A decisão da China de estabelecer uma cota de 1,1 milhão de toneladas para a carne bovina brasileira, com tarifa de 55% sobre o volume que ultrapassar esse limite, começou a valer no dia 1º de janeiro. O presidente do Sindicato dos Produtores Rurais de Feijó, Claudélio Bomfim, avaliou em entrevista ao Portal Acre Mais que o momento é de observação.

“Na minha opinião, a cota que a gente tem direito a vender pra China antes de ser tarifado é alta. Pode acontecer até de ter anos que o Brasil não tenha carne pra fornecer toda essa cota”, afirmou.

Para ele, o maior risco é o atravessador usar o tema como argumento para reduzir o preço pago ao produtor.Não devemos criar alarme para que o atravessador não ganhe espaço usando esse tarifaço pra pressionar o nosso produtor a vender a carne dele mais barato. Que isso não seja usado como desculpa para colocar preço na nossa carne”, alertou.
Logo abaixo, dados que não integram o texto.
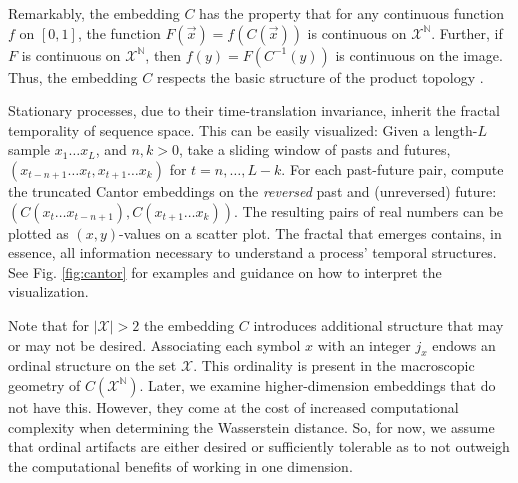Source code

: \documentclass[sigconf, anonymous, review]{acmart}
\begin{document}
Remarkably, the embedding $C$ has the property that for any continuous function
$f$ on $[0,1]$, the function $F(\overrightarrow{x}) = f(C(\overrightarrow{x}))$
is continuous on $\mathcal{X}^\mathbb{N}$. Further, if $F$ is continuous on
$\mathcal{X}^\mathbb{N}$, then $f(y) = F(C^{-1}(y))$ is continuous on the image.
Thus, the embedding $C$ respects the basic structure of the product topology
\cite{Kurk03a}.

Stationary processes, due to their time-translation invariance, inherit the
fractal temporality of sequence space. This can be easily visualized: Given a
length-$L$ sample $x_1\dots x_L$, and $n,k>0$, take a sliding window of pasts
and futures, $(x_{t-n+1}\dots x_t, x_{t+1}\dots x_k)$ for $t=n,\dots,L-k$.  For
each past-future pair, compute the truncated Cantor embeddings on the
\emph{reversed} past and (unreversed) future: $\left(C(x_t \dots
x_{t-n+1}),C(x_{t+1}\dots x_k)\right)$. The resulting pairs of real numbers can
be plotted as $(x,y)$-values on a scatter plot. The fractal that emerges
contains, in essence, all information necessary to understand a process'
temporal structures. See Fig. \ref{fig:cantor} for examples and guidance on how
to interpret the visualization.

Note that for $|\mathcal{X}|>2$ the embedding $C$ introduces additional
structure that may or may not be desired. Associating each symbol $x$ with an
integer $j_x$ endows an ordinal structure on the set $\mathcal{X}$. This
ordinality is present in the macroscopic geometry of
$C\left(\mathcal{X}^{\mathbb{N}}\right)$. Later, we examine higher-dimension
embeddings that do not have this. However, they come at the cost of increased
computational complexity when determining the Wasserstein distance. So, for now,
we assume that ordinal artifacts are either desired or sufficiently tolerable
as to not outweigh the computational benefits of working in one dimension.
\end{document}
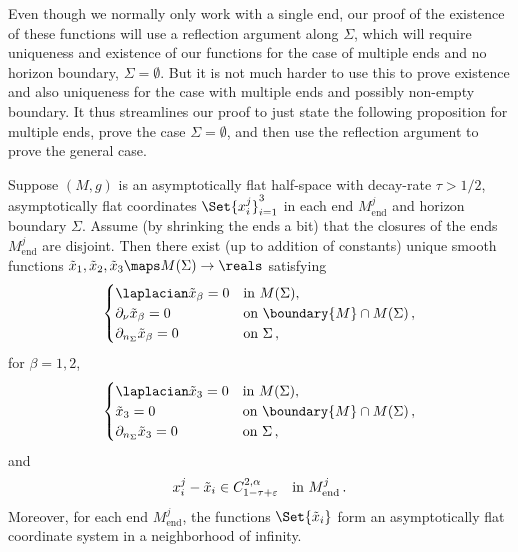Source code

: \documentclass[titlepage,numbers=noenddot,oneside,%
cleardoublepage=empty,paper=a4,fontsize=11pt,%
english,%
]{scrartcl}
\newcommand*{\mathcomma}{\,,}
\newcommand*{\mathfullstop}{\,.}
\newcommand{\Mend}{M_{\mathrm{end}}} %
\begin{document}

Even though we normally only work with a single end, our proof of the existence of these functions will use a reflection argument along \( \Sigma \), which will require uniqueness and existence of our functions for the case of multiple ends and no horizon boundary, \ie \( \Sigma=\emptyset \). But it is not much harder to use this to prove existence and also uniqueness for the case with multiple ends and possibly non-empty boundary. It thus streamlines our proof to just state the following proposition for multiple ends, prove the case \( \Sigma=\emptyset \), and then use the reflection argument to prove the general case.
\begin{proposition}\label{prop:existence_and_uniqueness}
    Suppose \( (M,g) \) is an asymptotically flat half-space with decay-rate \( \tau>1/2 \), asymptotically flat coordinates \( \Set{x_i^j}_{i=1}^3 \) in each end \( \Mend^j \) and horizon boundary \( \Sigma \). Assume (\eg by shrinking the ends a bit) that the closures of the ends \( \Mend^j \) are disjoint. Then there exist (up to addition of constants) unique smooth functions \( \tilde{x}_1,\tilde{x}_2,\tilde{x}_3\maps M(\Sigma)\to \reals \) satisfying
    \begin{equation*}
        \begin{cases}
            \laplacian \tilde{x}_\beta=0& \text{in \( M(\Sigma) \)},\\
            \partial_\nu \tilde{x}_\beta=0& \text{on \( \boundary{M}\cap M(\Sigma) \)}\mathcomma\\
            \partial_{n_\Sigma}\tilde{x}_\beta=0&\text{on \( \Sigma \)}\mathcomma
        \end{cases}
    \end{equation*}
    for \( \beta=1,2 \),
    \begin{equation*}
        \begin{cases}
            \laplacian \tilde{x}_3=0& \text{in \( M(\Sigma) \)},\\
            \tilde{x}_3=0& \text{on \( \boundary{M}\cap M(\Sigma) \)}\mathcomma\\
            \partial_{n_{\Sigma}}\tilde{x}_3=0& \text{on \( \Sigma \)}\mathcomma
        \end{cases}
    \end{equation*}
    and
    \begin{equation*}
        x_i^j-\tilde{x}_i\in C_{1-\tau+\varepsilon}^{2,\alpha} \quad \text{in \( \Mend^j \)}\mathfullstop
    \end{equation*}
    Moreover, for each end \( \Mend^j \), the functions \( \Set{\tilde{x}_i} \) form an asymptotically flat coordinate system in a neighborhood of infinity.
\end{proposition} 
\end{document}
Bomfim reforça que o produtor deve ter firmeza nas negociações. “O preço da nossa carne quem coloca somos nós, porque somos nós que produzimos. Somos nós que estamos de sol a sol no campo”, disse. Ele pede calma antes de fechar negócios. “O mercado não tem carne suficiente para toda a demanda do Brasil e das exportações. Então a gente não precisa cair em laços de atravessadores e especuladores.”

Segundo o dirigente, o recado principal é prudência. “A palavra é cautela e vamos continuar trabalhando”, concluiu.